Step-by-Step Instructions
  1. In a large pot, bring 4 cups of water to a rolling boil over high heat. Once boiling, slowly stir in the stone-ground grits, reducing the heat to low. Allow the grits to simmer gently, stirring occasionally for about 20-30 minutes, until they achieve a creamy and smooth consistency.
  2. After the grits have reached a velvety texture, stir in the milk, butter, and sharp cheddar cheese. Continue cooking on low heat for an additional 5 minutes, stirring frequently until everything is fully incorporated and creamy.
  3. In a separate large skillet, heat 2 tablespoons of olive oil over medium heat. Add the minced garlic and sauté for 1-2 minutes, until fragrant and golden but not burnt.
  4. Add the large shrimp to the skillet, seasoning them with paprika, cayenne, salt, and pepper. Cook the shrimp for 2-3 minutes on each side, until they turn pink and opaque.
  5. Once the shrimp are cooked, drizzle in the fresh lemon juice and pour in the chicken or vegetable stock. Allow the mixture to simmer for an additional 3-4 minutes, letting the flavors meld together and the stock reduce slightly.
  6. To serve, spoon generous portions of the creamy cheese grits onto each plate. Top with the succulent shrimp and drizzle any remaining sauce from the skillet over the top.
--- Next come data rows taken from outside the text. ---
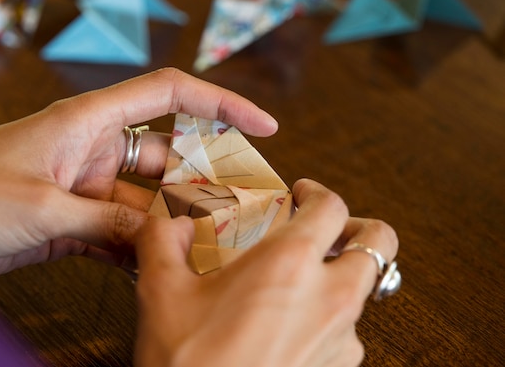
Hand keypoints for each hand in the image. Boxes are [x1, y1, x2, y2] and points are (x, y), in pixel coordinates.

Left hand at [0, 68, 277, 285]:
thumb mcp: (43, 209)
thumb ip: (107, 222)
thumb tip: (161, 235)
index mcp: (88, 122)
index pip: (170, 95)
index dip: (221, 102)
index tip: (264, 123)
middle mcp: (94, 149)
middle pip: (169, 157)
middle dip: (205, 181)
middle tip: (242, 212)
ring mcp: (86, 187)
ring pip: (147, 201)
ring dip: (173, 224)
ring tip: (209, 248)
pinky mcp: (73, 222)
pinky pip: (122, 233)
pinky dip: (142, 249)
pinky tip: (162, 268)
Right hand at [134, 178, 398, 366]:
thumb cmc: (189, 364)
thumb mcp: (161, 291)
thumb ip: (163, 239)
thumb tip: (172, 221)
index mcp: (289, 263)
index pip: (331, 206)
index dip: (318, 192)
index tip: (302, 194)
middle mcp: (328, 297)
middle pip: (380, 242)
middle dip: (361, 228)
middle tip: (331, 229)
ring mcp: (341, 338)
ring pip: (364, 290)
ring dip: (341, 277)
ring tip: (301, 284)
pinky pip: (347, 332)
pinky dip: (329, 318)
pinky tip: (291, 327)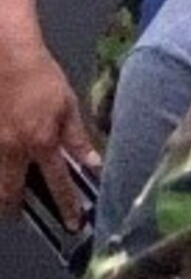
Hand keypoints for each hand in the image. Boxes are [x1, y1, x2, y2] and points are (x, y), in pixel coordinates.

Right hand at [0, 44, 96, 226]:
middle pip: (8, 193)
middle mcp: (10, 150)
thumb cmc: (40, 77)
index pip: (58, 184)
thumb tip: (93, 164)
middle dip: (13, 209)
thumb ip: (78, 139)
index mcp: (40, 143)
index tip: (72, 223)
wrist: (4, 55)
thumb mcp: (67, 106)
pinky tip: (1, 169)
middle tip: (19, 215)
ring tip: (5, 199)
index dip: (67, 206)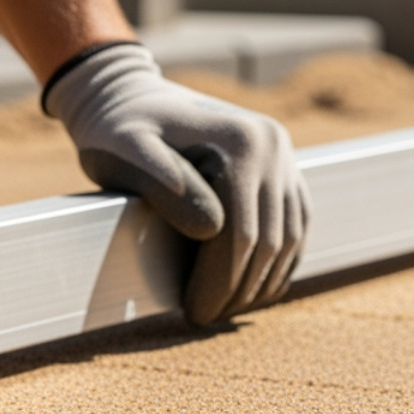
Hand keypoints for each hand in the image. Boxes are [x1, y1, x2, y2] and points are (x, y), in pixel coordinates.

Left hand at [45, 44, 309, 324]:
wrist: (129, 94)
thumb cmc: (117, 128)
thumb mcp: (124, 151)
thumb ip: (163, 185)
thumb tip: (211, 230)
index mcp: (242, 143)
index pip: (241, 235)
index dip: (219, 283)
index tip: (193, 312)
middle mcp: (273, 146)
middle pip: (270, 242)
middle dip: (239, 289)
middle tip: (206, 318)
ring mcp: (284, 155)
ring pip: (291, 238)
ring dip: (262, 282)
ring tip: (226, 308)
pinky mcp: (284, 167)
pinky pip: (295, 224)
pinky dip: (279, 261)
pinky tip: (252, 285)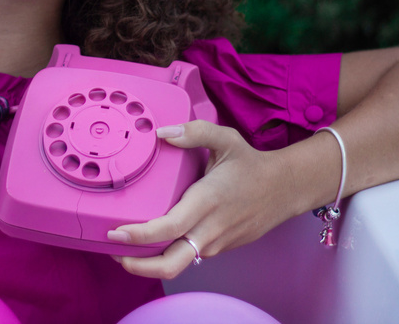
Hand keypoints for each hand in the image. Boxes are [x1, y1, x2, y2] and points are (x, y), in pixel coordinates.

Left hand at [108, 120, 296, 279]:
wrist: (285, 189)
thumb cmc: (251, 164)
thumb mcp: (226, 139)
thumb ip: (194, 132)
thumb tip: (162, 133)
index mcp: (207, 202)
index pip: (169, 228)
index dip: (139, 235)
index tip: (116, 232)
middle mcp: (210, 229)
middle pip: (171, 264)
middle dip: (137, 265)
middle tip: (113, 251)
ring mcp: (215, 243)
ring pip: (178, 264)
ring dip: (148, 261)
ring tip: (123, 246)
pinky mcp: (218, 248)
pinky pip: (188, 256)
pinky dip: (166, 253)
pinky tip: (151, 240)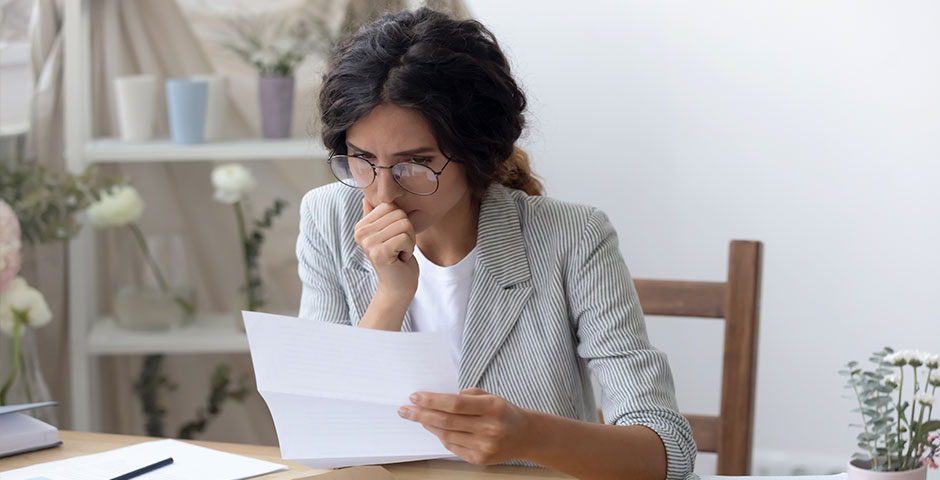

Garnish with freshly chopped parsley.

Nutrition

Serving: 1servingCalories: 450kcalCarbohydrates: 50gProtein: 30gFat: 15gSaturated Fat: 7gPolyunsaturated Fat: 2gMonounsaturated Fat: 5gCholesterol: 150mgSodium: 800mgPotassium: 700mgFiber: 2gSugar: 1gVitamin A: 500IUVitamin C: 5mgCalcium: 300mgIron: 2mg

Notes

Use stone-ground grits for the best texture. Adjust cooking time for quick-cooking grits. Avoid overcooking shrimp for tenderness and juiciness. Taste for seasoning while preparing, and feel free to add more milk for creaminess in the grits.